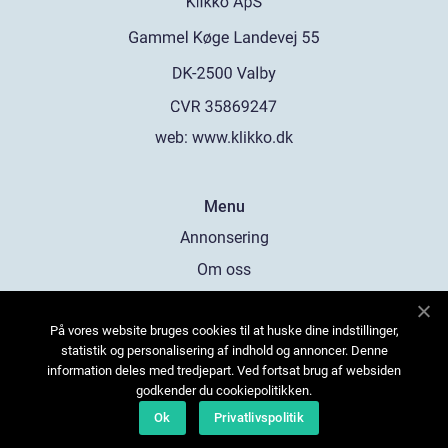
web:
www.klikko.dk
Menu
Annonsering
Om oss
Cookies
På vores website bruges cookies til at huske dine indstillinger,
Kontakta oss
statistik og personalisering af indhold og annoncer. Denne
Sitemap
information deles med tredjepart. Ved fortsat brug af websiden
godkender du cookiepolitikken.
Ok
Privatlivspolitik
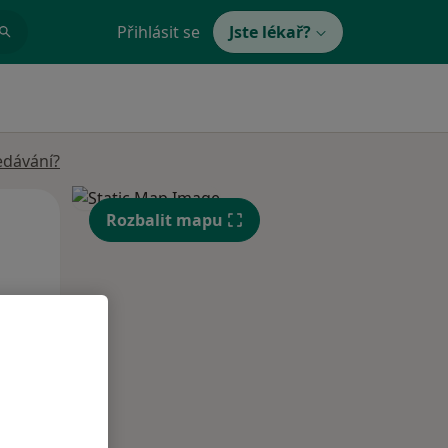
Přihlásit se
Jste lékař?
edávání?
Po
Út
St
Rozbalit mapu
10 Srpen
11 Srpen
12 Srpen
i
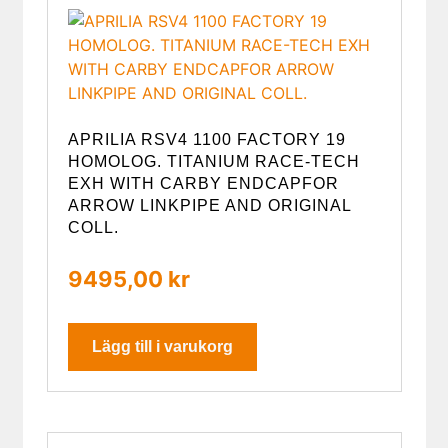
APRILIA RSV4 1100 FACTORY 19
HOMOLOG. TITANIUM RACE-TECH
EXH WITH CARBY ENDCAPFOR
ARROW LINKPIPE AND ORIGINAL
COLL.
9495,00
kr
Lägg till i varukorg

(DIRECTIVE)
Return the text of all three entries above, line by line and unchanged, and leave the pictures out.

(RESULT)
web:
www.klikko.dk
Menu
Annonsering
Om oss
Cookies
På vores website bruges cookies til at huske dine indstillinger,
Kontakta oss
statistik og personalisering af indhold og annoncer. Denne
Sitemap
information deles med tredjepart. Ved fortsat brug af websiden
godkender du cookiepolitikken.
Ok
Privatlivspolitik
Přihlásit se
Jste lékař?
edávání?
Po
Út
St
Rozbalit mapu
10 Srpen
11 Srpen
12 Srpen
i
APRILIA RSV4 1100 FACTORY 19
HOMOLOG. TITANIUM RACE-TECH
EXH WITH CARBY ENDCAPFOR
ARROW LINKPIPE AND ORIGINAL
COLL.
9495,00
kr
Lägg till i varukorg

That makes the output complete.